During a press conference devoted to how seriously the government was taking the national interest, in the face of the coronavirus, the Prime Minister was asked about the role of Steward Healthcare. It was an inevitable question. It’s on everyone’s lips. What wasn’t inevitable was the answer.
Steward has taken ownership of three of our hospitals, practically for free, with the promise that it would increase the number of hospital beds available to us and improve the quality of healthcare. Since then, Steward has been conspicuous by its missed investment deadlines. It even owes money to the government.

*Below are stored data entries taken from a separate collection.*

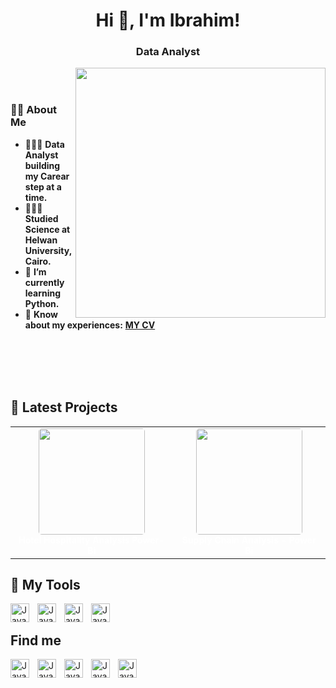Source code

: <h1 align="center">Hi 👋, I'm Ibrahim!</h1>
<h3 align="center">Data Analyst</h3>

<img align="right" width='400' src="https://media1.giphy.com/media/qgQUggAC3Pfv687qPC/giphy.gif" />
&nbsp;
<br><br>
<h3 align="left">👩‍💻  About Me</h3>

<!--<div align="center">  
  
# 👋 Hi, I'm Ibrahim!
</div>

<p align="center"><img src="https://media1.giphy.com/media/qgQUggAC3Pfv687qPC/giphy.gif" width="300"/></p> -->

- 👩🏻‍💻 **Data Analyst building my Carear step at a time.**<br/>
- 👩🏻‍🎓 **Studied Science at Helwan University, Cairo.**<br/>
- 🌱 **I’m currently learning Python.**<br/>
- 📄 **Know about my experiences:** [**MY CV**](https://drive.google.com/file/d/1R2INU4VLnVdR_0DloDx-buTLLFXCXRCn/view?usp=drive_link)

<br><br><br><br>


## 🚀 Latest Projects  

<table border="0" cellspacing="0" cellpadding="0" style="border-collapse: collapse; border: 0;">
  <tr>  
    <td align="center" style="border: 0;"> <!-- Project 1 -->
      <a href="https://github.com/ibrahim-saiied/Hotel-Hospitality-Analysis_Power-Bi" style="text-decoration: none;">
        <img src="https://github.com/user-attachments/assets/b8cbeeef-942f-4db5-b781-a95d160fa329" width="170px" style="border-radius: 5px;" />
      </a>
      <br>
      <strong style="color: white; font-size: 14px;">Hotel Hospitality Analysis Power-Bi</strong>
    </td>
    <td align="center" style="border: 0;"> <!-- Project 2 -->
      <a href="https://github.com/ibrahim-saiied/Supply-Chain-Analysis_Power-Bi" style="text-decoration: none;">
        <img src="https://github.com/user-attachments/assets/65303d11-0c9e-4093-8c22-fa4582861c7b" width="170px" style="border-radius: 5px;" />
      </a>
      <br>
      <strong style="color: white; font-size: 14px;">Supply Chain Analysis - Power Bi</strong>
    </td>
    <!--<td align="center" style="border: 0;"> <!-- Project 2 
      <a href="https://github.com/ibrahim-saiied/Hotel-Hospitality-Analysis_Power-Bi" style="text-decoration: none;">
        <img src="https://github.com/user-attachments/assets/b8cbeeef-942f-4db5-b781-a95d160fa329" width="170px" style="border-radius: 5px;" />
      </a>
      <br>
      <strong style="color: white; font-size: 14px;">Hotel Hospitality Analysis Power-Bi</strong>
    </td>
  </tr>
  <tr>
    <td align="center" style="border: 0;">
      <a href="https://github.com/ibrahim-saiied/Hotel-Hospitality-Analysis_Power-Bi" style="text-decoration: none;">
        <img src="https://github.com/user-attachments/assets/b8cbeeef-942f-4db5-b781-a95d160fa329" width="170px" style="border-radius: 5px;" />
      </a>
      <br>
      <strong style="color: white; font-size: 14px;">Hotel Hospitality Analysis Power-Bi</strong>
    </td>
    <td align="center" style="border: 0;">
      <a href="https://github.com/ibrahim-saiied/Hotel-Hospitality-Analysis_Power-Bi" style="text-decoration: none;">
        <img src="https://github.com/user-attachments/assets/b8cbeeef-942f-4db5-b781-a95d160fa329" width="170px" style="border-radius: 5px;" />
      </a>
      <br>
      <strong style="color: white; font-size: 14px;">Hotel Hospitality Analysis Power-Bi</strong>
    </td>
    <td align="center" style="border: 0;">
      <a href="https://github.com/ibrahim-saiied/Hotel-Hospitality-Analysis_Power-Bi" style="text-decoration: none;">
        <img src="https://github.com/user-attachments/assets/b8cbeeef-942f-4db5-b781-a95d160fa329" width="170px" style="border-radius: 5px;" />
      </a>
      <br>
      <strong style="color: white; font-size: 14px;">Hotel Hospitality Analysis Power-Bi</strong>
    </td>-->
  </tr>
</table>



## 🧰 My Tools

<img align="left" alt="Java" width="30px" style="padding-right:10px;" src="https://github.com/user-attachments/assets/07c5b637-bb8a-4184-86b7-285f8dcf43f9"/>

<img align="left" alt="Java" width="30px" style="padding-right:10px;" src="https://github.com/user-attachments/assets/2dfbdac4-188f-48da-872d-a80cc9a78203"/>

<img align="left" alt="Java" width="30px" style="padding-right:10px;" src="https://github.com/user-attachments/assets/85edc334-ad3e-432b-b3ce-06dd1cf8e822"/>

<img align="left" alt="Java" width="30px" style="padding-right:10px;" src="https://github.com/user-attachments/assets/a57dc43b-7c4f-48f4-8387-d90907853771"/><br/>


## Find me

<a href="https://www.linkedin.com/in/ibrahim-saiied-data-analyst"><img align="left" alt="Java" width="30px"  style="padding-right:10px;" src="https://github.com/user-attachments/assets/67e1d178-5ead-4bff-a92c-02c1e21e8c57" alt="LinkedIn Badge"></a>

<a href="https://www.novypro.com/profile_about/ibrahim-saiied-1">
<img align="left" alt="Java" width="30px" style="padding-right:10px;" src="https://github.com/user-attachments/assets/b5942625-e9f8-4c28-83ae-1b5899d0db9b"></a>

<a href="https://wa.me/201144366104">
<img align="left" alt="Java" width="30px" style="padding-right:10px;" src="https://github.com/user-attachments/assets/fbd10386-41fb-4578-8cc1-084f4e659e03"></a>

<a href="https://www.facebook.com/ibrahem.saiied">
<img align="left" alt="Java" width="30px" style="padding-right:10px;" src="https://github.com/user-attachments/assets/9275989b-5132-42ea-9064-c5baeed30bfa"></a>

<a href="https://www.instagram.com/ibrahiimz7/">
<img align="left" alt="Java" width="30px" style="padding-right:10px;" src="https://github.com/user-attachments/assets/424eea53-d2f8-41ca-8773-421f6b1e0e1c"></a>


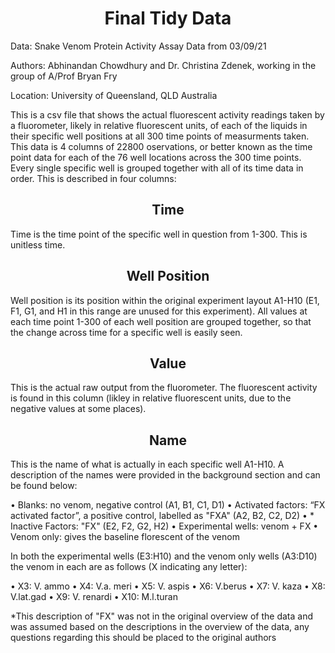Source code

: <h1 align = "center">
Final Tidy Data
</h1>

Data: Snake Venom Protein Activity Assay Data from 03/09/21

Authors: Abhinandan Chowdhury and Dr. Christina Zdenek, working in the group of A/Prof Bryan Fry

Location: University of Queensland, QLD Australia

This is a csv file that shows the actual fluorescent activity readings taken by a fluorometer, likely in relative fluorescent units, of each of the liquids in their specific well positions at all 300 time points of measurments taken. This data is 4 columns of 22800 oservations, or better known as the time point data for each of the 76 well locations across the 300 time points. Every single specific well is grouped together with all of its time data in order. This is described in four columns:

<h2 align = "center">
Time
</h2>
Time is the time point of the specific well in question from 1-300. This is unitless time.

<h2 align = "center">
Well Position
</h2>
Well position is its position within the original experiment layout A1-H10 (E1, F1, G1, and H1 in this range are unused for this experiment). All values at each time point 1-300 of each well position are grouped together, so that the change across time for a specific well is easily seen. 

<h2 align = "center">
Value
</h2>
This is the actual raw output from the fluorometer. The fluorescent activity is found in this column (likley in relative fluorescent units, due to the negative values at some places).

<h2 align = "center">
Name
</h2>
This is the name of what is actually in each specific well A1-H10. A description of the names were provided in the background section and can be found below:

•	Blanks: no venom, negative control (A1, B1, C1, D1)
•	Activated factors: “FX activated factor”, a positive control, labelled as "FXA" (A2, B2, C2, D2)
•	* Inactive Factors: "FX" (E2, F2, G2, H2)
•	Experimental wells: venom + FX
•	Venom only: gives the baseline florescent of the venom

In both the experimental wells (E3:H10) and the venom only wells (A3:D10) the venom in each are as follows (X indicating any letter):

•	X3: V. ammo
•	X4: V.a. meri
•	X5: V. aspis
•	X6: V.berus
•	X7: V. kaza
•	X8: V.lat.gad
•	X9: V. renardi
•	X10: M.l.turan

*This description of "FX" was not in the original overview of the data and was assumed based on the descriptions in the overview of the data, any questions regarding this should be placed to the original authors
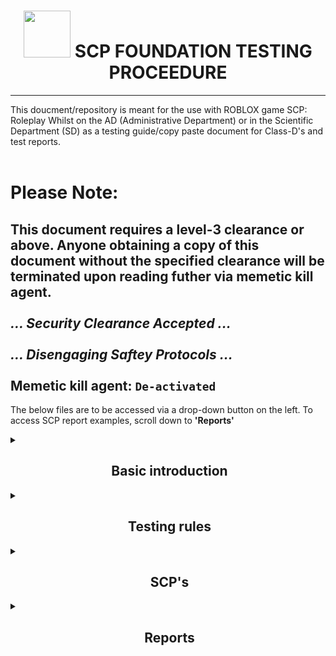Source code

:<h1 align="center"><img src="https://upload.wikimedia.org/wikipedia/commons/thumb/e/ec/SCP_Foundation_%28emblem%29.svg/1200px-SCP_Foundation_%28emblem%29.svg.png" height=75px width=75px></img>&nbspSCP FOUNDATION TESTING PROCEEDURE</h1>

----
This doucment/repository is meant for the use with ROBLOX game SCP: Roleplay
Whilst on the AD (Administrative Department) or in the Scientific Department (SD) as a testing guide/copy paste document for Class-D's and test reports.
<br />
<br />
# Please Note:
This document requires a level-3 clearance or above. Anyone obtaining a copy of this document without the specified clearance will be terminated upon reading futher via **memetic kill agent**.<br /><br />
*... Security Clearance Accepted ...*<br /><br />
*... Disengaging Saftey Protocols ...*<br /><br />
**Memetic kill agent: `De-activated`**<br />
--

The below files are to be accessed via a drop-down button on the left. To access SCP report examples, scroll down to **'Reports'** 

<details>
<summary><h2 align="center">&nbspBasic introduction</h2></summary>
Hello! I am [Position] Username,
 During the next few minutes, you will be subject to testing on an SCP,
 During this test we will analyse you AND the SCP.
</details>

<details>
<summary><h2 align="center">&nbspTesting rules</h2></summary>
There are a few rules to abide by. 1. Stay BEHIND the lead tester. 2. Stay IN-FRONT of any MTF/Guards (Guards must ensure this aswell). And most importantly do NOT attempt to take out any foundation personnel.
</details>

<details>
    <summary><h2 align="center">&nbspSCP's</h2></summary>
<details>
        <summary><h2 align="center">&nbspSECTOR-/// (SECTOR 3)</h2></summary>
<details>
    		<summary><h3 align="center">&nbspSCP-008</h3></summary>
During this session we will be testing SCP-008, Zombie virus.
 Which is located in Sector-///
 Please begin by showing me your clearance level (Keycard)
</details>
<details>
			<summary><h3 align="center">&nbspSCP-049</h3></summary>
During this session we will be testing SCP-049, Plague Doctor.
 Which is located in Sector-///
 Please begin by showing me your clearance level (Keycard)
</details>
<details>
			<summary><h3 align="center">&nbspSCP-096</h3></summary>
During this session we will be testing SCP-096, Shyguy.
 Which is located in Sector-///
 Please begin by showing me your clearance level (Keycard)
</details>
<details>
    		<summary><h3 align="center">&nbspSCP-457</h3></summary>
During this session we will be testing SCP-457, Burning Man.
 Which is located in Sector-///
 Please begin by showing me your clearance level (Keycard)
</details>
<details>
    		<summary><h3 align="center">&nbspSCP-966</h3></summary>
During this session we will be testing SCP-966's, Sleep Killers.
 Which is located in Sector-///
 Please begin by showing me your clearance level (Keycard)
</details>
</details>
<details>
                    <summary><h2 align="center">&nbspSECTOR-// (SECTOR 2)</h2></summary>
<details>
    <summary><h3 align="center">&nbspSCP-002</h3></summary>
During this session we will be testing SCP-002, The Living Room.
 Which is located in Sector-//
 Please begin by showing me your clearance level (Keycard)
</details>
<details>
		<summary><h3 align="center">&nbspSCP-023</h3></summary>
During this session we will be testing SCP-023, Black Shuck.
 Which is located in Sector-//
 Please begin by showing me your clearance level (Keycard)
</details>
<details>
			<summary><h3 align="center">&nbspSCP-131</h3></summary>
During this session we will be testing SCP-131, Eye-Pods.
 Which is located in Sector-//
 Please begin by showing me your clearance level (Keycard)
</details>
<details>
    	<summary><h3 align="center">&nbspSCP-173</h3></summary>
During this session we will be testing SCP-173, The Sculpure, Peanut.
 Which is located in Sector-//
 Please begin by showing me your clearance level (Keycard)
</details>
<details>
    	<summary><h3 align="center">&nbspSCP-409</h3></summary>
During this session we will be testing SCP-409, Contagious Crystal.
 Which is located in Sector-//
 Please begin by showing me your clearance level (Keycard)
</details>
<details>
    	<summary><h3 align="center">&nbspSCP-999</h3></summary>
During this session we will be testing SCP-999, The Tickle Monster.
 Which is located in Sector-//
 Please begin by showing me your clearance level (Keycard)
</details>
<details>
    	<summary><h3 align="center">&nbspSCP-1025</h3></summary>
During this session we will be testing SCP-1025, Encyclopedia of Common Diseases.
 Which is located in Sector-//
 Please begin by showing me your clearance level (Keycard)
</details>
<details>
    	<summary><h3 align="center">&nbspSCP-1299</h3></summary>
During this session we will be testing SCP-1299, Drowning Tub.
 Which is located in Sector-//
 Please begin by showing me your clearance level (Keycard)
</details>
<details>
    	<summary><h3 align="center">&nbspSCP-2950</h3></summary>
During this session we will be testing SCP-2950, Just a Chair.
 Which is located in Sector-//
 Please begin by showing me your clearance level (Keycard)
</details>
</details>
<details>
                        <summary><h2 align="center">&nbspSECTOR-/ (SECTOR 1)</h2></summary>
Not Applicable.
</details>
</details>


<details>
    <summary><h2 align="center">&nbspReports</h2></summary>
<details>
        <summary><h2 align="center">&nbspSECTOR-/// (SECTOR 3)</h2></summary>
<details>
    		<summary><h3 align="center">&nbspSCP-008</h3></summary>
Report: Test; SCP, SCP-008 AKA "Zombie virus"; Test status, Confirmed-Success; SCP Status, Contained.<br />
Report: Test; SCP, SCP-008 AKA "Zombie virus"; Test status, Confirmed-Success; SCP Status, Outbreak.<br />
Report: Test; SCP, SCP-008 AKA "Zombie virus"; Test status, Confirmed-Failure; SCP Status, Contained.<br />
Report: Test; SCP, SCP-008 AKA "Zombie virus"; Test status, Confirmed-Failure; SCP Status, Outbreak.
</details>
<details>
			<summary><h3 align="center">&nbspSCP-049</h3></summary>
Report: Test; SCP, SCP-049 AKA "Plague Doctor"; Test status, Confirmed-Success; SCP Status, Contained.<br />
Report: Test; SCP, SCP-049 AKA "Plague Doctor"; Test status, Confirmed-Success; SCP Status, Breached.<br />
Report: Test; SCP, SCP-049 AKA "Plague Doctor"; Test status, Confirmed-Failure; SCP Status, Contained.<br />
Report: Test; SCP, SCP-049 AKA "Plague Doctor"; Test status, Confirmed-Failure; SCP Status, Breached.
</details>
<details>
			<summary><h3 align="center">&nbspSCP-096</h3></summary>
Report: Test; SCP, SCP-096 AKA "Shyguy"; Test status, Confirmed-Success; SCP Status, Contained.<br />
Report: Test; SCP, SCP-096 AKA "Shyguy"; Test status, Confirmed-Success; SCP Status, Breached.<br />
Report: Test; SCP, SCP-096 AKA "Shyguy"; Test status, Confirmed-Failure; SCP Status, Contained.<br />
Report: Test; SCP, SCP-096 AKA "Shyguy"; Test status, Confirmed-Failure; SCP Status, Breached.
</details>
<details>
    		<summary><h3 align="center">&nbspSCP-457</h3></summary>
Report: Test; SCP, SCP-457 AKA "Burning Man"; Test status, Confirmed-Success; SCP Status, Contained.<br />
Report: Test; SCP, SCP-457 AKA "Burning Man"; Test status, Confirmed-Success; SCP Status, Breached.<br />
Report: Test; SCP, SCP-457 AKA "Burning Man"; Test status, Confirmed-Failure; SCP Status, Contained.<br />
Report: Test; SCP, SCP-457 AKA "Burning Man"; Test status, Confirmed-Failure; SCP Status, Breached.
</details>
<details>
    		<summary><h3 align="center">&nbspSCP-966</h3></summary>
Report: Test; SCP, SCP-966 AKA "Sleep Killers"; Test status, Confirmed-Success; SCP Status, Contained.<br />
Report: Test; SCP, SCP-966 AKA "Sleep Killers"; Test status, Confirmed-Success; SCP Status, Breached.<br />
Report: Test; SCP, SCP-966 AKA "Sleep Killers"; Test status, Confirmed-Failure; SCP Status, Contained.<br />
Report: Test; SCP, SCP-966 AKA "Sleep Killers"; Test status, Confirmed-Failure; SCP Status, Breached.
</details>
</details>
<details>
                    <summary><h2 align="center">&nbspSECTOR-// (SECTOR 2)</h2></summary>
<details>
    <summary><h3 align="center">&nbspSCP-002</h3></summary>
Report: Test; SCP, SCP-002 AKA "The Living Room"; Test status, Confirmed-Success; SCP Status, Secure.<br />
Report: Test; SCP, SCP-002 AKA "Black-Shuck"; Test status, Confirmed-Failure; SCP Status, Secure.
</details>
<details>
		<summary><h3 align="center">&nbspSCP-023</h3></summary>
Report: Test; SCP, SCP-023 AKA "Black-Shuck"; Test status, Confirmed-Success; SCP Status, Contained.<br />
Report: Test; SCP, SCP-023 AKA "Black-Shuck"; Test status, Confirmed-Success; SCP Status, Breached.<br />
Report: Test; SCP, SCP-023 AKA "Black-Shuck"; Test status, Confirmed-Failure; SCP Status, Contained.<br />
Report: Test; SCP, SCP-023 AKA "Black-Shuck"; Test status, Confirmed-Failure; SCP Status, Breached.
</details>
<details>
			<summary><h3 align="center">&nbspSCP-131</h3></summary>
Report: Test; SCP, SCP-131 AKA "EyePods"; Test status, Confirmed-Success; SCP Status, Contained.<br />
Report: Test; SCP, SCP-131 AKA "EyePods"; Test status, Confirmed-Success; SCP Status, Breached.<br />
Report: Test; SCP, SCP-131 AKA "EyePods"; Test status, Confirmed-Failure; SCP Status, Contained.<br />
Report: Test; SCP, SCP-131 AKA "EyePods"; Test status, Confirmed-Failure; SCP Status, Breached.
</details>
<details>
    	<summary><h3 align="center">&nbspSCP-173</h3></summary>
Report: Test; SCP, SCP-173 AKA "The Sculpture"; Test status, Confirmed-Success; SCP Status, Contained.<br />
Report: Test; SCP, SCP-173 AKA "The Sculpture"; Test status, Confirmed-Success; SCP Status, Breached.<br />
Report: Test; SCP, SCP-173 AKA "The Sculpture"; Test status, Confirmed-Failure; SCP Status, Contained.<br />
Report: Test; SCP, SCP-173 AKA "The Sculpture"; Test status, Confirmed-Failure; SCP Status, Breached.
</details>
<details>
    	<summary><h3 align="center">&nbspSCP-409</h3></summary>
Report: Test; SCP, SCP-409 AKA "Contagious Crystal"; Test status, Confirmed-Success; SCP Status, Contained.<br />
Report: Test; SCP, SCP-409 AKA "Contagious Crystal"; Test status, Confirmed-Success; SCP Status, Breached.<br />
Report: Test; SCP, SCP-409 AKA "Contagious Crystal"; Test status, Confirmed-Failure; SCP Status, Contained.<br />
Report: Test; SCP, SCP-409 AKA "Contagious Crystal"; Test status, Confirmed-Failure; SCP Status, Breached.
</details>
<details>
    	<summary><h3 align="center">&nbspSCP-999</h3></summary>
Report: Test; SCP, SCP-999 AKA "The Tickle Monster"; Test status, Confirmed-Success; SCP Status, Contained.<br />
Report: Test; SCP, SCP-999 AKA "The Tickle Monster"; Test status, Confirmed-Success; SCP Status, Breached.<br />
Report: Test; SCP, SCP-999 AKA "The Tickle Monster"; Test status, Confirmed-Failure; SCP Status, Contained.<br />
Report: Test; SCP, SCP-999 AKA "The Tickle Monster"; Test status, Confirmed-Failure; SCP Status, Breached.
</details>
<details>
    	<summary><h3 align="center">&nbspSCP-1025</h3></summary>
Report: Test; SCP, SCP-1025 AKA "Encyclopedia of Common Diseases"; Test status, Confirmed-Success; SCP Status, Contained.<br />
Report: Test; SCP, SCP-1025 AKA "Encyclopedia of Common Diseases"; Test status, Confirmed-Success; SCP Status, Breached.<br />
Report: Test; SCP, SCP-1025 AKA "Encyclopedia of Common Diseases"; Test status, Confirmed-Failure; SCP Status, Contained.<br />
Report: Test; SCP, SCP-1025 AKA "Encyclopedia of Common Diseases"; Test status, Confirmed-Failure; SCP Status, Breached.
</details>
<details>
    	<summary><h3 align="center">&nbspSCP-1299</h3></summary>
Report: Test; SCP, SCP-1299 AKA "Drowning Tub"; Test status, Confirmed-Success; SCP Status, Contained.<br />
Report: Test; SCP, SCP-1299 AKA "Drowning Tub"; Test status, Confirmed-Failure; SCP Status, Contained.<br />
</details>
<details>
    	<summary><h3 align="center">&nbspSCP-2950</h3></summary>
Report: Test; SCP, SCP-2950 AKA "Just a Chair"; Test status, Confirmed-Success; SCP Status, Contained.<br />
Report: Test; SCP, SCP- AKA "Just a Chair"; Test status, Confirmed-Failure; SCP Status, Contained.<br />
</details>
</details>
<details>
                        <summary><h2 align="center">&nbspSECTOR-/ (SECTOR 1)</h2></summary>
Not Applicable.
</details>
</details>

Its role in combatting the pandemic is also a mystery. When this website asked Steward directly, all it got was waffle and something about participation in ‘the second phase’ of combatting the virus. But questions to the government about what this phase entails have remained unanswered.
Now, it’s official. The government’s position on Steward’s role is: It’s not the time to raise such issues.
The government wants to take credit for acting decisively in commissioning a prefabricated hospital to be ready in eight weeks – but questions about three hospitals already built are brushed away as untimely.
There’s more. We’re told that, had it not been for the coronavirus, the outstanding questions with Steward would have by now been settled. Interesting, if for the wrong reasons.
First, the question wasn’t about settling issues with Steward, which is demanding further concessions. It was about whether Steward had any obligations in the current crisis.
That question was avoided. We must assume that Steward has no obligations that Malta can enforce. So much for the public interest of the deal struck by Joseph Muscat and cronies. The deal is not only bad. The government knows it is. Why else avoid answering?
Instead, we get an implied assurance to a different question: that, after this crisis is over, a new agreement can be reached between the government and Steward.
But how can Robert Abela be so confident, given that there is a magisterial inquiry underway? The magistrate could conclude that the concession deal to Steward’s predecessor warrants charges be brought. That would blow any new understanding with Steward out of the water.
By the way, the new arrangement that Abela has in mind will still see Malta needing a prefabricated hospital for the future. The government intends to buy the hospital about to be built – in case of a second wave of COVID-19 or future pandemics.
Even the reassurance, that a deal could easily have been reached with Steward had the pandemic not broken out now, turns out to raise questions about Steward’s role in future public health crises.
None of this inspires public trust. It’s not transparent. It does not add up. It makes any reasonable person doubt that the government is levelling with it. It looks like the cover-up of past misdeeds is taking precedence over the national interest.
This is about much more than a deal that stinks. It’s about more than the hospitals themselves. Other doctors and medical resources are being stretched to the limit to take up the slack. The financial resources that have been sunk into Steward (to the tune of €188,000 a day), and the funds needed for the prefabricated hospital, are diverted from addressing the economic crisis.
Nor is the financial issue just about addressing the economic crisis. It will haunt the aftermath. Putting the crisis behind us means building back the nation’s economic strength: paying for the public spending.
No one grudges the vast sums that need to be spent to save jobs and industries. But once we begin to pay for it, our government will need the moral authority to persuade us that our sacrifices are fair. Otherwise, there will be political and economic unrest that, in themselves, will put recovery in peril.
No government can exercise moral authority if it is distrusted about something fundamental to how the whole pandemic is being addressed. The government knows it. Abela felt the need to insist that when the airport was being closed down it had nothing to do with Muscat’s return from the UK.
But the issue, at this stage, is public perception. It is telling that so many do not exclude that the Prime Minister is undertaking certain actions to protect private interests, not the national one. His lack of transparency is wearing out his credibility.
That’s not a win for his critics. It’s a problem for the country.